• **To do**: Reproduce the records below, changing every "Gildan" to "GILDAN" and leaving everything else the same.

• **Material for the task**:
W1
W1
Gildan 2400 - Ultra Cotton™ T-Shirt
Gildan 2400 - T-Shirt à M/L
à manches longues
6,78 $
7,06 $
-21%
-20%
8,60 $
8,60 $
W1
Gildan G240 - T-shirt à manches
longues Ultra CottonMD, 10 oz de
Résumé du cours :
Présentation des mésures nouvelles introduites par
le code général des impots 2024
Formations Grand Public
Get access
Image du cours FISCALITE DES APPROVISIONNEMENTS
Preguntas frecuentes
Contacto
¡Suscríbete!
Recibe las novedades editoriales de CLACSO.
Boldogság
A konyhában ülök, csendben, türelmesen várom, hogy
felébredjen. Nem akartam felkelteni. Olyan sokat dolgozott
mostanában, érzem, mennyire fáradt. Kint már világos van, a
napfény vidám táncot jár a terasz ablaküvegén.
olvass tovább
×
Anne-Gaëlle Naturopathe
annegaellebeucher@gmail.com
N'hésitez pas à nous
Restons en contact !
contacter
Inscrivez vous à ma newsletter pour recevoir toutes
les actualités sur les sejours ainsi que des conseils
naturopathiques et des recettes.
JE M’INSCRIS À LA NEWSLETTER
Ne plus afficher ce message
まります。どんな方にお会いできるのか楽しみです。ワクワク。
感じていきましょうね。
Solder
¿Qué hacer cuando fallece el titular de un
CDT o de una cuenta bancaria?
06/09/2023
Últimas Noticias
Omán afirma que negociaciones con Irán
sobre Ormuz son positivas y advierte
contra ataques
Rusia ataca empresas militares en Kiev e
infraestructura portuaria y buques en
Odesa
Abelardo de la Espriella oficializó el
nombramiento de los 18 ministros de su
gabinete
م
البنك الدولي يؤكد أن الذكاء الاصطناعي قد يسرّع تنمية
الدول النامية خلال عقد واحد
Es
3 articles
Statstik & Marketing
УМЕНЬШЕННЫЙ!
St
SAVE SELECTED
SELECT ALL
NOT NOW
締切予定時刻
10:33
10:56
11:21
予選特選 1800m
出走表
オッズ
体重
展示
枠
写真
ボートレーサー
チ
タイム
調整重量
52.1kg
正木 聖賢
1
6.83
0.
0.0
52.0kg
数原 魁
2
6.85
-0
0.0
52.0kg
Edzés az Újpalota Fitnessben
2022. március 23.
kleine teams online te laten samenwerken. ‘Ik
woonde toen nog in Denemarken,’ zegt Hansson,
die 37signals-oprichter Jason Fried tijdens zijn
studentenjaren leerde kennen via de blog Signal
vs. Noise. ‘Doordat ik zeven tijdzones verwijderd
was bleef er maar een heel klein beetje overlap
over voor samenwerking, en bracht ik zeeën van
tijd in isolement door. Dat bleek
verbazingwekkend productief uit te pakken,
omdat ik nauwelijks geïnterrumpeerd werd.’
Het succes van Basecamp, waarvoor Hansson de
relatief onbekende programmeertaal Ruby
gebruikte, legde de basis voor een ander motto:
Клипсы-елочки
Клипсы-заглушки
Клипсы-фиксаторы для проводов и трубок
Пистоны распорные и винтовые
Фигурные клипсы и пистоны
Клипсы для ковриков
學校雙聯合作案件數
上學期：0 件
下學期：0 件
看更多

• **Solution for this exercise**:
W1
W1
GILDAN 2400 - Ultra Cotton™ T-Shirt
GILDAN 2400 - T-Shirt à M/L
à manches longues
6,78 $
7,06 $
-21%
-20%
8,60 $
8,60 $
W1
GILDAN G240 - T-shirt à manches
longues Ultra CottonMD, 10 oz de
Résumé du cours :
Présentation des mésures nouvelles introduites par
le code général des impots 2024
Formations Grand Public
Get access
Image du cours FISCALITE DES APPROVISIONNEMENTS
Preguntas frecuentes
Contacto
¡Suscríbete!
Recibe las novedades editoriales de CLACSO.
Boldogság
A konyhában ülök, csendben, türelmesen várom, hogy
felébredjen. Nem akartam felkelteni. Olyan sokat dolgozott
mostanában, érzem, mennyire fáradt. Kint már világos van, a
napfény vidám táncot jár a terasz ablaküvegén.
olvass tovább
×
Anne-Gaëlle Naturopathe
annegaellebeucher@gmail.com
N'hésitez pas à nous
Restons en contact !
contacter
Inscrivez vous à ma newsletter pour recevoir toutes
les actualités sur les sejours ainsi que des conseils
naturopathiques et des recettes.
JE M’INSCRIS À LA NEWSLETTER
Ne plus afficher ce message
まります。どんな方にお会いできるのか楽しみです。ワクワク。
感じていきましょうね。
Solder
¿Qué hacer cuando fallece el titular de un
CDT o de una cuenta bancaria?
06/09/2023
Últimas Noticias
Omán afirma que negociaciones con Irán
sobre Ormuz son positivas y advierte
contra ataques
Rusia ataca empresas militares en Kiev e
infraestructura portuaria y buques en
Odesa
Abelardo de la Espriella oficializó el
nombramiento de los 18 ministros de su
gabinete
م
البنك الدولي يؤكد أن الذكاء الاصطناعي قد يسرّع تنمية
الدول النامية خلال عقد واحد
Es
3 articles
Statstik & Marketing
УМЕНЬШЕННЫЙ!
St
SAVE SELECTED
SELECT ALL
NOT NOW
締切予定時刻
10:33
10:56
11:21
予選特選 1800m
出走表
オッズ
体重
展示
枠
写真
ボートレーサー
チ
タイム
調整重量
52.1kg
正木 聖賢
1
6.83
0.
0.0
52.0kg
数原 魁
2
6.85
-0
0.0
52.0kg
Edzés az Újpalota Fitnessben
2022. március 23.
kleine teams online te laten samenwerken. ‘Ik
woonde toen nog in Denemarken,’ zegt Hansson,
die 37signals-oprichter Jason Fried tijdens zijn
studentenjaren leerde kennen via de blog Signal
vs. Noise. ‘Doordat ik zeven tijdzones verwijderd
was bleef er maar een heel klein beetje overlap
over voor samenwerking, en bracht ik zeeën van
tijd in isolement door. Dat bleek
verbazingwekkend productief uit te pakken,
omdat ik nauwelijks geïnterrumpeerd werd.’
Het succes van Basecamp, waarvoor Hansson de
relatief onbekende programmeertaal Ruby
gebruikte, legde de basis voor een ander motto:
Клипсы-елочки
Клипсы-заглушки
Клипсы-фиксаторы для проводов и трубок
Пистоны распорные и винтовые
Фигурные клипсы и пистоны
Клипсы для ковриков
學校雙聯合作案件數
上學期：0 件
下學期：0 件
看更多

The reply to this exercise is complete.